Urine sample needed - m4mw


----------



## Keri (Aug 2, 2010)

Seriously?!

Yeah, because THAT's what I want, stoned truckers!! lol


----------



## gklaw (May 31, 2010)

Exactly. 

I would say clean up then get a job. Or else, deadly accident waiting to happen.


----------



## effox (Apr 21, 2010)

lol, my brother is a stoner, I told him to help him out. He didn't specify clean urine.

He's probably applying at Waste Management, they're nuts there.


----------



## The Guy (Nov 26, 2010)

Tell me this is a joke right!!!


----------



## cpool (Apr 30, 2010)

I had a close friend that was killed in a car accident by a trucker on Crystal Meth. He was 25 and a great guy.

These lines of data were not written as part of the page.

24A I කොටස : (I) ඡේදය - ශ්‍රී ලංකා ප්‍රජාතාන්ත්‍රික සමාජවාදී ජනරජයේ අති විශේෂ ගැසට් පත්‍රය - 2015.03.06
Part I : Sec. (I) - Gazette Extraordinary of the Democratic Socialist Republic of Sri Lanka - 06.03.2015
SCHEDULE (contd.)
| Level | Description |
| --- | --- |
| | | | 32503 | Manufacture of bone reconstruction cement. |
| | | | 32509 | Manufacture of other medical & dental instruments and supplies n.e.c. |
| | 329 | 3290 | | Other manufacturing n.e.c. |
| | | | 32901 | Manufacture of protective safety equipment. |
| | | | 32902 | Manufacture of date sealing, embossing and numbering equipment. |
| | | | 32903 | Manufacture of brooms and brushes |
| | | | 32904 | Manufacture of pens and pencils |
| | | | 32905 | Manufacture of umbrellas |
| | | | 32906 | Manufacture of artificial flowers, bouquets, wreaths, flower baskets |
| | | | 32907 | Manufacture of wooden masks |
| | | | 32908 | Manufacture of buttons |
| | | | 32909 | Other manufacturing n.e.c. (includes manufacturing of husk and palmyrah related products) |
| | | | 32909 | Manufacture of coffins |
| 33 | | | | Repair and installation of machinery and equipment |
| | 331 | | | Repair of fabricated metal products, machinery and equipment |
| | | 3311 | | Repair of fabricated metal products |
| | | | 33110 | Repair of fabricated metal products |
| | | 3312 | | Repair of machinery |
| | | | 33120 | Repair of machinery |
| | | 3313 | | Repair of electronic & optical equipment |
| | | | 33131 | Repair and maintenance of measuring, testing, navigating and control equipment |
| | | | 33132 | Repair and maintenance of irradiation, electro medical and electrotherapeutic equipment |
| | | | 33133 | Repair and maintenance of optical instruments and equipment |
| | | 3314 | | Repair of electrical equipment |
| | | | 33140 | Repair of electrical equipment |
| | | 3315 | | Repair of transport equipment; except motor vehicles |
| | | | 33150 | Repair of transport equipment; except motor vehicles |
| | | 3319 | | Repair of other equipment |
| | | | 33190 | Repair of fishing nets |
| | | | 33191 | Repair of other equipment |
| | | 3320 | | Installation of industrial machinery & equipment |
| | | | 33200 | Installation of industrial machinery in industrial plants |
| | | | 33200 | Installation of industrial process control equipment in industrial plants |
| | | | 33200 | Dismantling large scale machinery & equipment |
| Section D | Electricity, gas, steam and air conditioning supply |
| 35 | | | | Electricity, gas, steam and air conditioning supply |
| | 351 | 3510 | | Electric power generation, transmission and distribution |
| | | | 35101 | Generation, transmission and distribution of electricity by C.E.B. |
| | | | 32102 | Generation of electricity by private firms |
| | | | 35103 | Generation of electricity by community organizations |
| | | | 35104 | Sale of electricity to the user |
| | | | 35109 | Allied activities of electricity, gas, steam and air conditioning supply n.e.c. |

It has been almost 5 years and the guy is still on trial for negligence causing death and he will get probation or house arrest if that (that is what the prosecutor told us). All this time he has still been driving truck, unreal.


----------



## Rajan (Apr 21, 2010)

i drive a truck for a living but I would never support what hes asking. What an idiot. this has to be a joke


----------



## Mferko (Jun 8, 2010)

be funny if some stoner gave him a jar full of his pee... maybe have a bunch of asparagus the night before...


----------



## Chronick (Apr 27, 2010)

someone here that blazes should call him up and give him a jar of his urine so he fails for sure haha


----------